- [Set task]: Can you copy out, word for word, the lines of the listing from its start through the line containing "List each element's"?

[Layout coordinate data]
**********
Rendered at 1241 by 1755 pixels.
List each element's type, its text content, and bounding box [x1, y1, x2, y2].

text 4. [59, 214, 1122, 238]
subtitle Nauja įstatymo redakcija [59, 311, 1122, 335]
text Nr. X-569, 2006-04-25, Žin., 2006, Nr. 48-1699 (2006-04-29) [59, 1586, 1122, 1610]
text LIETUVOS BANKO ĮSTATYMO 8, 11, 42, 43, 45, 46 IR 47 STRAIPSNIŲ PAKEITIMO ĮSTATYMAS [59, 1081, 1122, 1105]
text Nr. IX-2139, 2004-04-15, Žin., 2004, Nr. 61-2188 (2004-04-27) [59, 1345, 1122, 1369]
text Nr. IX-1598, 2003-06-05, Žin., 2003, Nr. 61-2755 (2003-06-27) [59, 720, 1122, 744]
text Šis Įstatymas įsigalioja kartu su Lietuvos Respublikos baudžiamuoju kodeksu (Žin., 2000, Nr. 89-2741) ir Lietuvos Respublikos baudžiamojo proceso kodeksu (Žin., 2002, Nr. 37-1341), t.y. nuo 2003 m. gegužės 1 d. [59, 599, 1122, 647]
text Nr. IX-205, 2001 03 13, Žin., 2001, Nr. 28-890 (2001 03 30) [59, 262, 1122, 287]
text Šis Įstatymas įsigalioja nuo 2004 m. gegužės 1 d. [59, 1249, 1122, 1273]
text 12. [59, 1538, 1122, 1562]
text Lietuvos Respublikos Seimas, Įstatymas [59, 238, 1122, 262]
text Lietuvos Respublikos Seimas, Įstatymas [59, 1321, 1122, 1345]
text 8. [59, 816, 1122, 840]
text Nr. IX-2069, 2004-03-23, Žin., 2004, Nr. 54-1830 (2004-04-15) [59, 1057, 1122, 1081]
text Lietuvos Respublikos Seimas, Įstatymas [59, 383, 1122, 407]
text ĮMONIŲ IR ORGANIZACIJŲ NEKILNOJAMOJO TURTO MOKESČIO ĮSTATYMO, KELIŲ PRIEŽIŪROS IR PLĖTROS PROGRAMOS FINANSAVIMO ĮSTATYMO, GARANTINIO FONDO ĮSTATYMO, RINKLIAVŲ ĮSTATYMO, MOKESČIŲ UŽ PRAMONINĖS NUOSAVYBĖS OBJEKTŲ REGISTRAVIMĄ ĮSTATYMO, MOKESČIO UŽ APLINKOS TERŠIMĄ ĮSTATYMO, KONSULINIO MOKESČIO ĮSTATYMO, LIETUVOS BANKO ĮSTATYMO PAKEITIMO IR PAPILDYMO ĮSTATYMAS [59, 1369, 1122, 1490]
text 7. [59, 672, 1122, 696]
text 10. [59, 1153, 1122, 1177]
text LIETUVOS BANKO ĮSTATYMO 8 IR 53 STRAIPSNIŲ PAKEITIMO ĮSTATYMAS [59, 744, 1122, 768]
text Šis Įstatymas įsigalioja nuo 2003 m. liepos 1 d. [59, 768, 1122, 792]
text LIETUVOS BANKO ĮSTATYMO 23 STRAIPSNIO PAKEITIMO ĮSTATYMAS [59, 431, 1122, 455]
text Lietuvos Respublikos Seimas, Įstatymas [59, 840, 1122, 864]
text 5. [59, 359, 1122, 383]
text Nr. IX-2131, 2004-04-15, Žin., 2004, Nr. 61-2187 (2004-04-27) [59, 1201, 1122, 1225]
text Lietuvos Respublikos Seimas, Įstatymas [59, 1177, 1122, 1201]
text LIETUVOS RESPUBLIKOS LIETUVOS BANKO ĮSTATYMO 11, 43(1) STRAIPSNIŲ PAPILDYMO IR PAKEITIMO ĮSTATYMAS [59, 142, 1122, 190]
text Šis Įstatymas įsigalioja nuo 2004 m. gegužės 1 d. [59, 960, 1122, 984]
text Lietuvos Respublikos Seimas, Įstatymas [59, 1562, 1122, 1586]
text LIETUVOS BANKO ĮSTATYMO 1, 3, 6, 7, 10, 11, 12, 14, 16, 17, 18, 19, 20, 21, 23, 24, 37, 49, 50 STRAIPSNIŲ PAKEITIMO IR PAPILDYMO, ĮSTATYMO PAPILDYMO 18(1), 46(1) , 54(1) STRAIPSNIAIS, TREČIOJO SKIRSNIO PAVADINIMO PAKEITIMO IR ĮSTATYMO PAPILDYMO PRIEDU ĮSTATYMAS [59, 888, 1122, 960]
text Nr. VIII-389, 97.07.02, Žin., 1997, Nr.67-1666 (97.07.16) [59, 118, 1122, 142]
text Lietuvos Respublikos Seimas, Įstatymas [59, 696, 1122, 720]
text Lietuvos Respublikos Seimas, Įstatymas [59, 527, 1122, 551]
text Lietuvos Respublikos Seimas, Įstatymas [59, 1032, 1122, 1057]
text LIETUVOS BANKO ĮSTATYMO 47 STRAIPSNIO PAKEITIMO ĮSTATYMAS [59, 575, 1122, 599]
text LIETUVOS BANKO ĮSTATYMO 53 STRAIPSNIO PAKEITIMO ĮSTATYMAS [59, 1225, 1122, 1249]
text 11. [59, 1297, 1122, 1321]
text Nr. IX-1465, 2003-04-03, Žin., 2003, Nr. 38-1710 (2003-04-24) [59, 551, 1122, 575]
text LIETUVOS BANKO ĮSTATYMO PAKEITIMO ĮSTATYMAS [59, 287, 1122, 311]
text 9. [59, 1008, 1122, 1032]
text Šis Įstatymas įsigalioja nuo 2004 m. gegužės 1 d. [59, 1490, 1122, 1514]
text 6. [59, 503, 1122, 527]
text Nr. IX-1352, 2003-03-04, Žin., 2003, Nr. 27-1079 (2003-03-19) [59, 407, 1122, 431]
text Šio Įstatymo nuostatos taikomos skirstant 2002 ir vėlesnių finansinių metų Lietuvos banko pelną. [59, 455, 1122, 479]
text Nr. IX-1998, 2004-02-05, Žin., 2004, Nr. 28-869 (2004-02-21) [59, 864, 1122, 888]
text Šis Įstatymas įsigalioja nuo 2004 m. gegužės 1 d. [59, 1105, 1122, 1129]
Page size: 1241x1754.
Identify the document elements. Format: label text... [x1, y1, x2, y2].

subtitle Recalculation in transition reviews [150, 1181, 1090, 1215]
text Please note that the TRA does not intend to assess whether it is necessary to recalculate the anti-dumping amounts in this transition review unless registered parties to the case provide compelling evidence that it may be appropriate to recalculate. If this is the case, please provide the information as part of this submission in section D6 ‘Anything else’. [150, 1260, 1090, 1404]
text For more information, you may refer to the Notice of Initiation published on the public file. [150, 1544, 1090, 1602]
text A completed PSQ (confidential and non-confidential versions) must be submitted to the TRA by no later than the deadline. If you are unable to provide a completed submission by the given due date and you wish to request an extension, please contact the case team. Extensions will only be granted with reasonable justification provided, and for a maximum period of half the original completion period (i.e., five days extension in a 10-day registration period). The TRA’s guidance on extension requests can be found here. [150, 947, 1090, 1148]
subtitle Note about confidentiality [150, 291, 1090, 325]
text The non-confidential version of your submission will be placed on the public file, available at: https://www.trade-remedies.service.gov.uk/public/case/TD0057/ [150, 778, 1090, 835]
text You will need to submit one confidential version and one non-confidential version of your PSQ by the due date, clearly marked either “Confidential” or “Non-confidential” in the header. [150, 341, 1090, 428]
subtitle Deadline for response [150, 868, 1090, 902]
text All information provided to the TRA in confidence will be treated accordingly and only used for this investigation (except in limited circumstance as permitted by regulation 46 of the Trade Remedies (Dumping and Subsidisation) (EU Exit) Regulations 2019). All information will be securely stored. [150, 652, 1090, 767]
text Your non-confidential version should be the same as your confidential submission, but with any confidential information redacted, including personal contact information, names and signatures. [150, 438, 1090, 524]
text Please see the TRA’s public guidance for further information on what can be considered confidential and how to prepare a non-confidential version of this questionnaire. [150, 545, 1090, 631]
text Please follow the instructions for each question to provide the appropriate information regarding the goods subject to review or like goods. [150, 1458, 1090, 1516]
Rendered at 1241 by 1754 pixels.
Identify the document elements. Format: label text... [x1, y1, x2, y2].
**********
- [Solution to the exercise]:
Rendered at 1241 by 1755 pixels.
List each element's type, its text content, and bounding box [x1, y1, x2, y2].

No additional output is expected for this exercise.